WORK ORDER: Your reproduction of the entries should be exact and should contain no pictures.

[Dataset entries]
>>

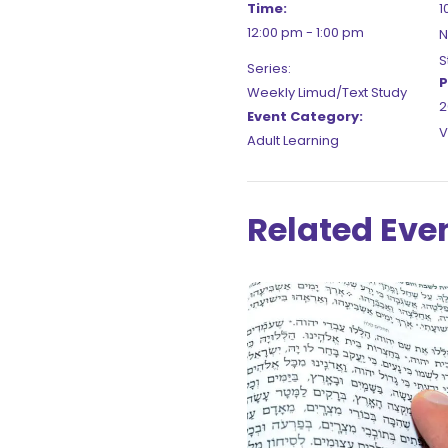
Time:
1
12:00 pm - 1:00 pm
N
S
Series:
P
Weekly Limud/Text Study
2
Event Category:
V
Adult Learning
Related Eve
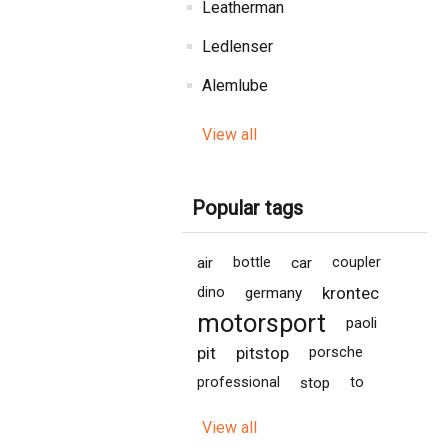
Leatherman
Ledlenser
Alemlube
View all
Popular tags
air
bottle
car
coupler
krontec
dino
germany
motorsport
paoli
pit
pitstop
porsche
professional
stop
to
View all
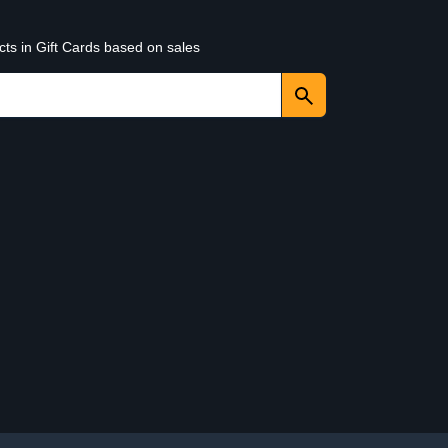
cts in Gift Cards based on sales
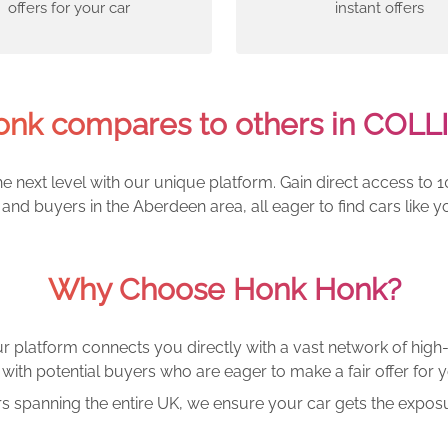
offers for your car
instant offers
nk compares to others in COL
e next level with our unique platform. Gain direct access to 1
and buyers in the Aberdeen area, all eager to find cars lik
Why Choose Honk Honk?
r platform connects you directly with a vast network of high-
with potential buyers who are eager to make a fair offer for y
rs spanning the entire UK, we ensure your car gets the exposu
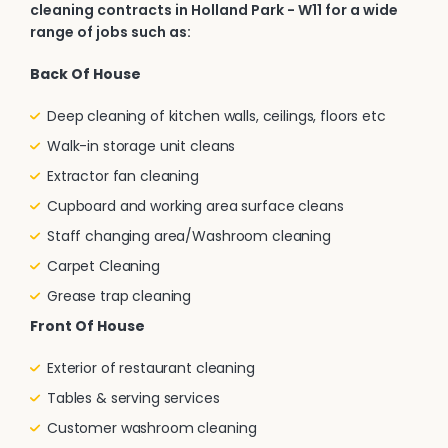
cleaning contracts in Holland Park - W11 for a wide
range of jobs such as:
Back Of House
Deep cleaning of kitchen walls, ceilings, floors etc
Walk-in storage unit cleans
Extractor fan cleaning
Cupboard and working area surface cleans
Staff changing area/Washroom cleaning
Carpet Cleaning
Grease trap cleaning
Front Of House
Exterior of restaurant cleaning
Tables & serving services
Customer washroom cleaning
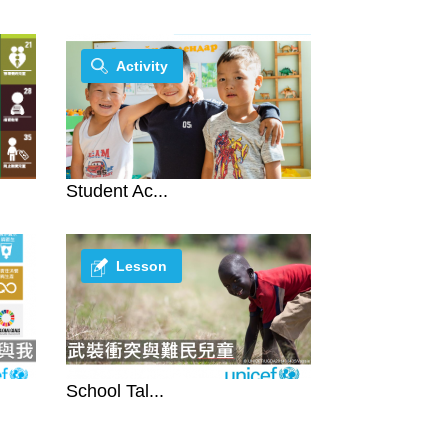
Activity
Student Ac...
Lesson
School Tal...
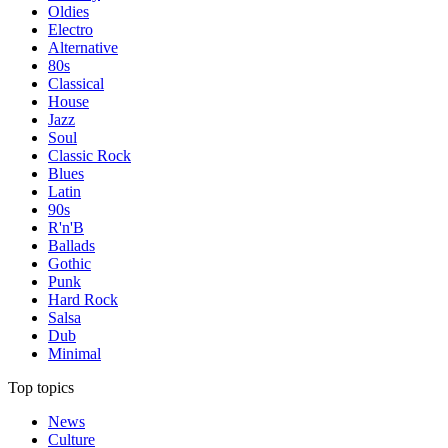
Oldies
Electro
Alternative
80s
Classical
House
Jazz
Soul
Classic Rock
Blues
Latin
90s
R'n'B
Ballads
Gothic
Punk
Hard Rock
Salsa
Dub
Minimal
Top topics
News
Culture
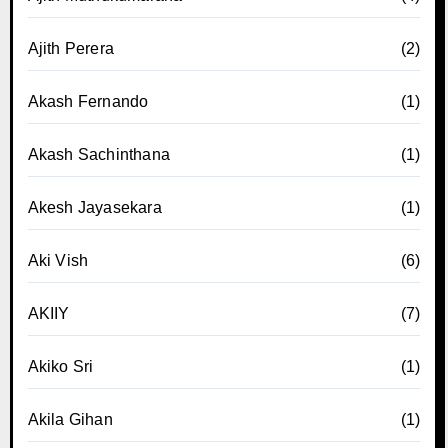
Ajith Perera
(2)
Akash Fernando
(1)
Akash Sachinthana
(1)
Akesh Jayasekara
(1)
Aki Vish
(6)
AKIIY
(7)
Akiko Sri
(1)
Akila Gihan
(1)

<<

EXERCISE SOLUTION:
Time:
1
12:00 pm - 1:00 pm
N
S
Series:
P
Weekly Limud/Text Study
2
Event Category:
V
Adult Learning
Related Eve
Leatherman
Ledlenser
Alemlube
View all
Popular tags
air
bottle
car
coupler
krontec
dino
germany
motorsport
paoli
pit
pitstop
porsche
professional
stop
to
View all
cts in Gift Cards based on sales
offers for your car
instant offers
nk compares to others in COL
e next level with our unique platform. Gain direct access to 1
and buyers in the Aberdeen area, all eager to find cars lik
Why Choose Honk Honk?
r platform connects you directly with a vast network of high-
with potential buyers who are eager to make a fair offer for y
rs spanning the entire UK, we ensure your car gets the exposu
cleaning contracts in Holland Park - W11 for a wide
range of jobs such as:
Back Of House
Deep cleaning of kitchen walls, ceilings, floors etc
Walk-in storage unit cleans
Extractor fan cleaning
Cupboard and working area surface cleans
Staff changing area/Washroom cleaning
Carpet Cleaning
Grease trap cleaning
Front Of House
Exterior of restaurant cleaning
Tables & serving services
Customer washroom cleaning
Activity
Student Ac...
Lesson
School Tal...
Oldies
Electro
Alternative
80s
Classical
House
Jazz
Soul
Classic Rock
Blues
Latin
90s
R'n'B
Ballads
Gothic
Punk
Hard Rock
Salsa
Dub
Minimal
Top topics
News
Culture
Ajith Perera
(2)
Akash Fernando
(1)
Akash Sachinthana
(1)
Akesh Jayasekara
(1)
Aki Vish
(6)
AKIIY
(7)
Akiko Sri
(1)
Akila Gihan
(1)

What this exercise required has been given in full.